Building the LED Circuit

  1. The LED circuit is very simple. As discussed in the Introduction, you should always use a current-limiting resistor in series with the LED.
  2. Use a clip lead to connect the red wire of the battery holder to one lead of the 165Ω resistor.
  3. Use a clip lead to connect the other resistor lead to the longer lead (anode) of the LED.
  4. Gently bend the ends of LED leads apart from one another so that the clip leads won't accidentally short the circuit.
  5. Use a clip lead to connect the shorter lead (cathode) of the LED to the black wire of the battery holder. That's it!

Measuring LED Light Output

  1. Taking care not to disconnect the clip leads, position the LED so that its top is pointing directly at the sensor window of the light-to-voltage converter.
  2. Check the reading on the DMM. If the LED is too close, it will drive the light detection circuit to its maximum response (about 4.5 V, with 3 AA batteries). We say that the response is saturated, because the detector cannot increase its output if it detects more light. You want to avoid this condition, because if the detector is in saturation, you will not get an accurate reading of the intensity of the LED. Move the LED away from the detector until the voltage reading on the DMM starts to drop.
  3. Measure the distance between the LED and the detector, or, better yet, fix the LED in place. You want the LED at the same height as the detector window, with the top of the LED facing directly at the window. The distance between the LED and the detector should be exactly the same for all of your measurements.
  4. Record the voltage reading on the DMM.
  5. Change the resistor in the LED circuit. Swap out the 165Ω resistor and replace it with the 330Ω resistor.
  6. With the LED at exactly the same distance from the sensor, again measure and record the voltage reading on the DMM.
  7. Repeat for each of the resistors (165Ω–2.67kΩ).

Measuring LED Current

  1. You also need to measure the current in the LED circuit with each of the different resistors (165Ω–2.67kΩ). If you have two DMMs, you can use one to measure the voltage of the light detector circuit, and the other to measure the current in the LED circuit. If you have a single DMM, then you have to make the current measurements separately.

● Written problem 1
In the LED circuit instructions, what maximum response voltage does the light detection circuit reach with 3 AA batteries?
● Written problem 2
Using the LED circuit instructions, explain why you should move the LED away from the detector until the DMM voltage starts to drop.

● Data shown
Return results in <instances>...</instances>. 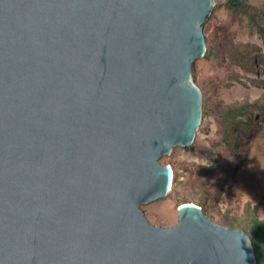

● Correct response 1
About 4.5 V.

● Correct response 2
If the LED is too close, the detector becomes saturated: it sits at its maximum response and can't raise its output even when it detects more light. In that state you won't get an accurate reading of the LED's intensity, so the LED must be moved back until the reading falls below that maximum.